An administrative court is a type of court specialising in administrative law, mainly disputes concerning the exercise of public power.
Their role is to ascertain that official acts are consistent with the law.
Mr Ket said there would be provincial/capital-level administrative courts up until the supreme court level but would not be extended down to the district-level.
A series of meetings have been held to discuss the draft National Assembly (NA) Standing Committee’s Resolution on Administrative Case Procedure.
Last week, the People’s Supreme Court and Institute for Legal Support and Technical Assistance (ILSTA) met in Vientiane Province, bringing together some 30 senior legal experts from all relevant sectors to finalise the draft resolution before being submitted for debate during the next session of the NA.
Work on the resolution has involved several previous consultations as well as study tours to Vietnam, Thailand and France.
During the workshop funded by the Luxembourg Ministry of Finance, participants learned of European experiences and perspectives on administrative procedure cases and administrative law, as well as looking at the experience from neighbouring countries.
The draft resolution, if adopted, will lead to the establishment of the administrative courts in the future.
The courts will provide a means for addressing disputes between administrative agencies and the general public; between state organisations themselves; and between administrative agencies and civil servants as well as other non-state organisations.
“The Resolution is a milestone in the development of the legal sector in Laos. This resolution will be a significant tool to protect the rights and interests of all citizens and the State. Our Party’s policy states that all powers belong to the people, by the people and for the interests of the people,” Mr Ket said.
“The 10th Party Congress’ Resolution also determines that Laos is striving to achieve the Rule of Law goals and that Administrative Courts should be established within the People’s Court system.”

■ TASK DETAILS:
Name every country the article on administrative courts in Laos says was visited on study tours during work on the resolution. The listing that follows has no connection to the article on administrative courts in Laos.

■ DATASET EXTRACT:
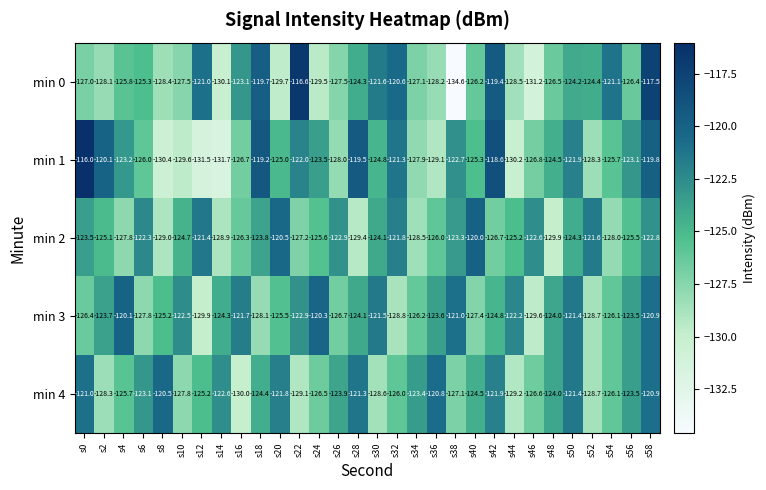

Which category has the lowest value in the min 1 series?

s14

■ TASK SOLUTION:
Vietnam, Thailand and France